In some districts, nuts are not allowed in cafeterias at all. In West New York, nuts are banned.
“We’re peanut-free, to begin with,” Valenza said.
Union City, Weehawken, Bayonne, and North Bergen don’t regulate nuts in the cafeteria.
Many school lunch providers keep their options nut-free, but don’t keep out other popular allergens, so students are forced to bring their own lunch.
In some districts, if a student comes in with ingredients that could make another student sick, they are separated from students with allergies. Union City does this if there’s contact between the two students. If the rule-breaking student is caught with the item, it is taken away.
In West New York and Bayonne, they separate students in all instances, sending the allergic student to the nut-free table.
In North Bergen, when they’re aware of a student with a food allergy, they separate them from students eating nuts and other allergens. And they don’t allow students with nut products to go to a peanut-free table.
“We must prevent exposing those with allergies to nuts,” North Bergen Schools Superintendent George Solter said. “This could be very serious, with even just the aroma possibly causing a reaction.”
“If we knew these two students were close, we’d just move one,” said Tom Jacobson, Bayonne’s director of nurses and health. “That’s just common sense.”

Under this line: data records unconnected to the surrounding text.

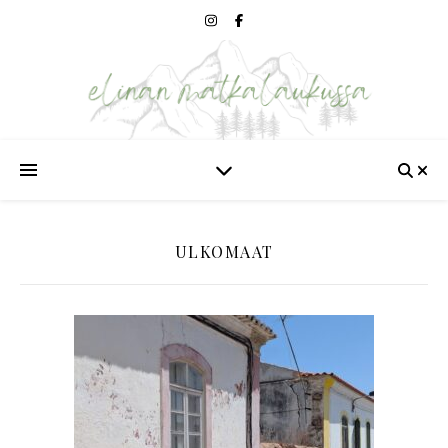
ULKOMAAT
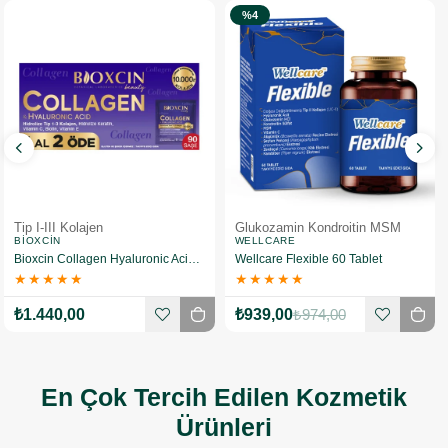
%4
Tip I-III Kolajen
Glukozamin Kondroitin MSM
BIOXCIN
WELLCARE
Bioxcin Collagen Hyaluronic Acid Hidrolize Tip 1-3 Kolajen 90 Saşe
Wellcare Flexible 60 Tablet
★
★
★
★
★
★
★
★
★
★
₺1.440,00
₺939,00
₺974,00
En Çok Tercih Edilen Kozmetik
Ürünleri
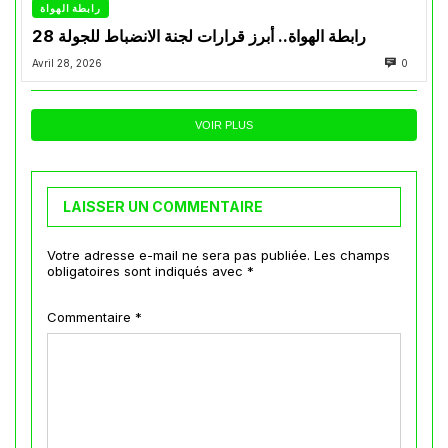
رابطة الهواة
رابطة الهواة.. أبرز قرارات لجنة الانضباط للجولة 28
Avril 28, 2026
0
VOIR PLUS
LAISSER UN COMMENTAIRE
Votre adresse e-mail ne sera pas publiée.
Les champs
obligatoires sont indiqués avec
*
Commentaire
*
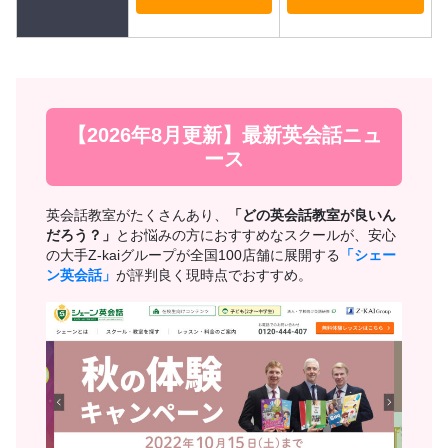
【2026年8月更新】最新英会話ニュ
ース
英会話教室がたくさんあり、
「どの英会話教室が良いん
だろう？」
とお悩みの方におすすめなスクールが、安心
の大手Z-kaiグループが全国100店舗に展開する
「シェー
ン英会話」
が評判良く現時点でおすすめ。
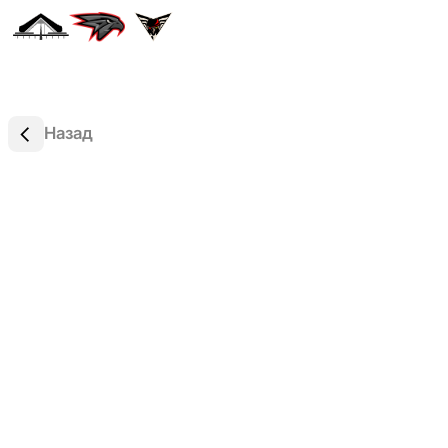
Назад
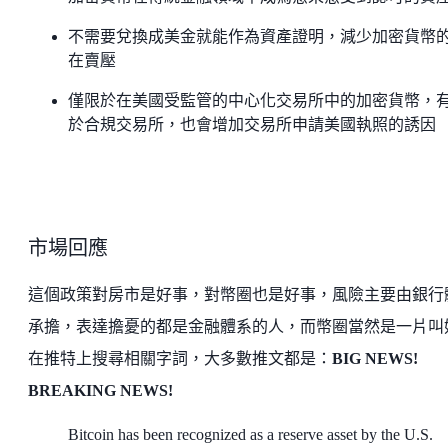
不需要兌換成美金就能作為資產證明，減少加密貨幣
在賣壓
僅限於在美國受監管的中心化交易所中的加密貨幣，
於合規交易所，也會增加交易所申請美國執照的誘因
市場回應
這個政策對房市是好事，對幣圈也是好事，風險主要由銀行
承擔，表達擔憂的都是金融體系的人，而幣圈當然是一片叫
在推特上搜尋相關字詞，大多數推文都是：
BIG NEWS!
BREAKING NEWS!
Bitcoin has been recognized as a reserve asset by the U.S.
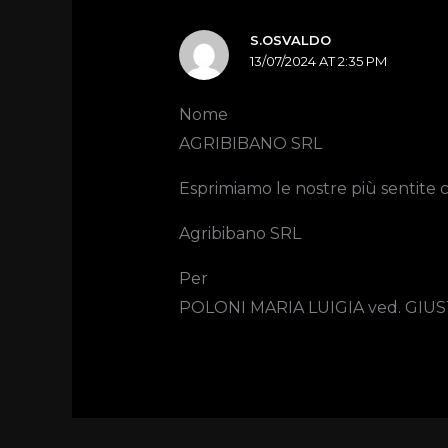
S.OSVALDO
13/07/2024 AT 2:35 PM
Nome
AGRIBIBANO SRL
Esprimiamo le nostre più sentite 
Agribibano SRL
Per
POLONI MARIA LUIGIA ved. GIUS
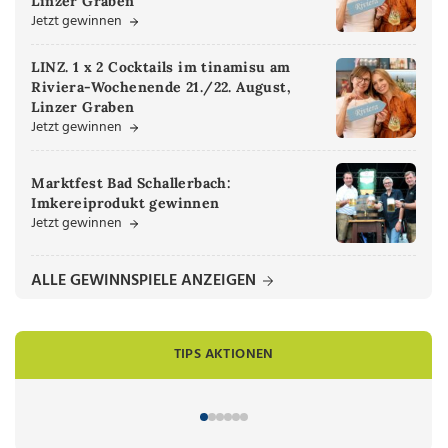
Linzer Graben
Jetzt gewinnen
LINZ. 1 x 2 Cocktails im tinamisu am
Riviera-Wochenende 21./22. August,
Linzer Graben
Jetzt gewinnen
Marktfest Bad Schallerbach:
Imkereiprodukt gewinnen
Jetzt gewinnen
ALLE GEWINNSPIELE ANZEIGEN
TIPS AKTIONEN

Individual health plans and EpiPens

There are two basic life-saving tools when it comes to students with food allergies, most education officials agreed.
One is an individual health plan for the allergic student. Union City and Bayonne require plans for those students. In Hoboken, West New York, and Weehawken, school nurses and cafeteria staff are told which students have allergies.
The other major tool in the treatment of a student with allergies is the use of the epinephrine autoinjector, or EpiPen. The EpiPen is a device which injects a measured dose of adrenaline to counteract the effect of anaphylaxis, a serious allergic reaction that happens quickly and could result in death. Recently, students have been able to use a talking pen called an Auvi-Q.
Many school systems allow students’ EpiPens to be held by a school nurse or teacher, but some schools across the country have caused controversy by not wanting the responsibility.
Union City, Bayonne, Hoboken, and Weehawken are among the districts that allow the devices to be stored for each student with an allergy. Union City and Bayonne even have additional ones at hand. The schools reported mandatory annual EpiPen training for nurses, and some for other personnel.
Whenever EpiPens have to be used, additional emergency protocols are followed, including calls to 911 for students’ transportation to a hospital and to their parents.
“Nurses have an allergy footprint of the building,” said Hoboken Schools Superintendent Dr. Christine Johnson. “They know where all the children are that have these allergies.”
The school districts say they try to balance the safety of the students with allowing them to be children.
“We’re very cognizant of the fact that food in schools can be both a wonderful part of the celebration,” Johnson said, “and at the same time, something we have to be extremely careful about with kids with allergies.”